The movement started by Colin Kaepernick and picked up by players like Seahawks tackle Duane Brown was aimed at bringing attention to, and ultimately reversing, the mistreatment of black and brown Americans by law-enforcement authorities. In the aftermath of the murder of George Floyd on Monday night in Minneapolis, Brown admitted that, despite their efforts, the progress has yet to be made.

No, not really,” Brown said whether player protests during the national anthem have prompted positive change, via Gregg Bell of the Tacoma News Tribune.

“If you know the details of what happened [in Minneapolis], it’s a tragic situation,” Brown said. “It’s just an awful situation -- that could have been prevented.”

Video shows Floyd on the ground with a police officer’s knee pressing hard into his neck. Floyd repeatedly said that he can’t breathe.

“I feel like, someone called the cops on him for, potentially, writing a bad check,” Brown said. “And he ended up dying, on camera, unarmed and in handcuffs. So, I mean, it seems like this continues to happen, every year, at some point.

“I don’t know when it will change. . . . It’s sad, man. It’s sad.”

Brown’s former teammate in Houston, defensive tackle J.J. Watt, was even more candid when speaking to reporters on Wednesday.

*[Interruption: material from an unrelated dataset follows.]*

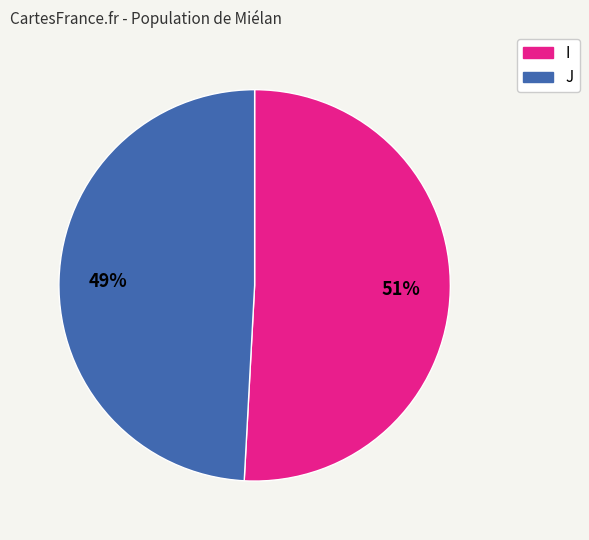

Which slice is the smallest?

J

I think it’s disgusting,” Watt said regarding the murder of George Floyd. “I think there’s no explanation for it. . . . I just don’t see how a man in handcuffs, on the ground, who is clearly detained . . . I don’t understand how that situation can’t be remedied in a way that doesn’t end in his death. I think it needs to be addressed -- strongly, obviously. I don’t see how that situation makes any sense whatsoever. . . . It’s terrible.”

Watt is right. Brown is right. George Floyd was killed, on camera, by police. In theory, it can happen to any of us. In practice, it happens much more frequently to minorities. Indeed, for every video that emerges of an African-American suspect being injured or worse by police, there are multiple videos that land on social media of white suspects engaging in aggressive behavior toward police that doesn’t result in guns being fired or knees being buried into necks.

It needs to change. The more that people in positions of power and influence scream for change, hopefully it will.

That change begins by making the persons who killed George Floyd answer for their actions in court, and pay their debt to society, if/when convicted, by spending a fair and appropriate amount of time behind bars.